**Task goal:**
As you look over the data below, please find each line where the word "Color" appears, then copy it.

**Supplied records:**
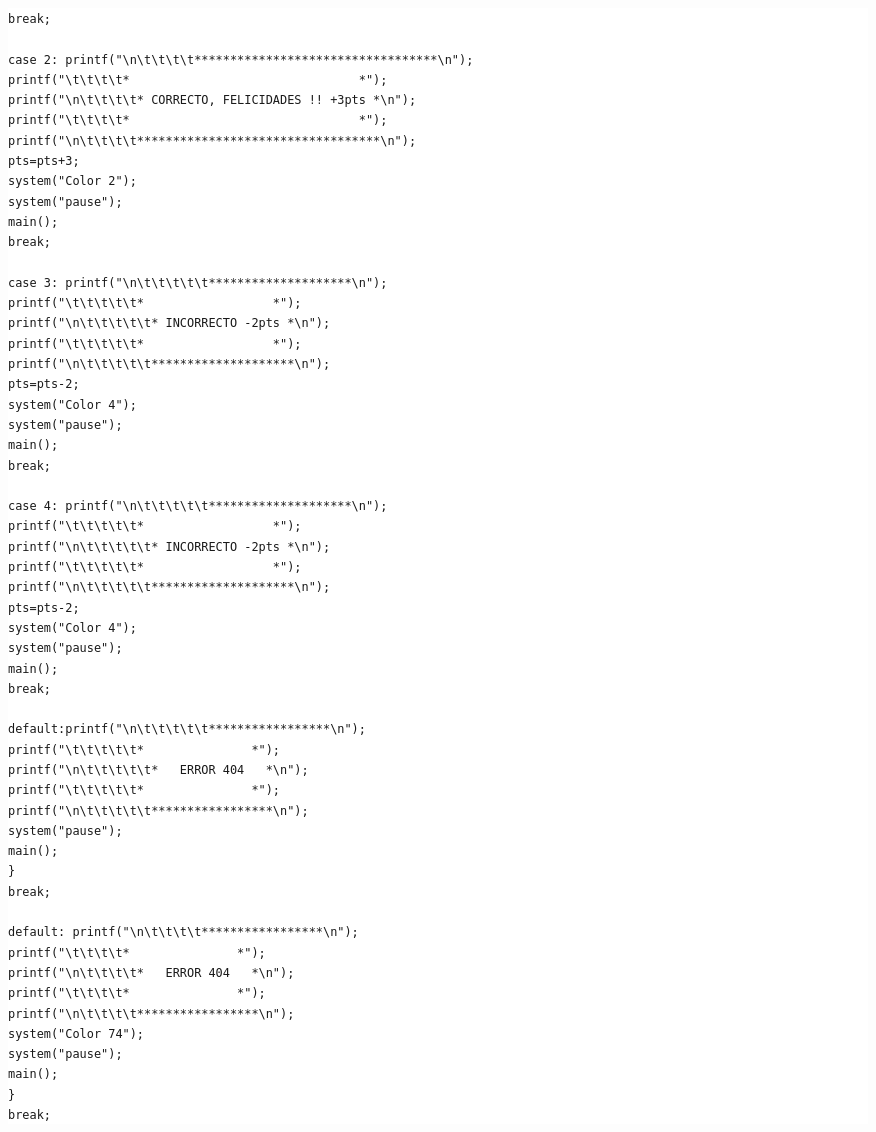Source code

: 	break;
	
	case 2: printf("\n\t\t\t\t**********************************\n");
	printf("\t\t\t\t*                                *");
	printf("\n\t\t\t\t* CORRECTO, FELICIDADES !! +3pts *\n");                 
	printf("\t\t\t\t*                                *");
	printf("\n\t\t\t\t**********************************\n");				
	pts=pts+3;
	system("Color 2");
	system("pause");
	main();
	break;
	
	case 3: printf("\n\t\t\t\t\t********************\n");
	printf("\t\t\t\t\t*                  *");
	printf("\n\t\t\t\t\t* INCORRECTO -2pts *\n");                             	
	printf("\t\t\t\t\t*                  *");
	printf("\n\t\t\t\t\t********************\n");
	pts=pts-2;
	system("Color 4");
	system("pause");
	main(); 
	break;
	
	case 4: printf("\n\t\t\t\t\t********************\n");
	printf("\t\t\t\t\t*                  *");
	printf("\n\t\t\t\t\t* INCORRECTO -2pts *\n");                             	
	printf("\t\t\t\t\t*                  *");
	printf("\n\t\t\t\t\t********************\n");
	pts=pts-2;
	system("Color 4");
	system("pause");
	main(); 
	break;
	
	default:printf("\n\t\t\t\t\t*****************\n");
	printf("\t\t\t\t\t*               *");
	printf("\n\t\t\t\t\t*   ERROR 404   *\n");
	printf("\t\t\t\t\t*               *");
	printf("\n\t\t\t\t\t*****************\n");
	system("pause");
	main();
	}
	break;
	
	default: printf("\n\t\t\t\t*****************\n");
	printf("\t\t\t\t*               *");
	printf("\n\t\t\t\t*   ERROR 404   *\n");
	printf("\t\t\t\t*               *");
	printf("\n\t\t\t\t*****************\n");
	system("Color 74");
	system("pause");
	main();
	}
	break;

**Exercise answer:**
	system("Color 2");
	system("Color 4");
	system("Color 4");
	system("Color 74");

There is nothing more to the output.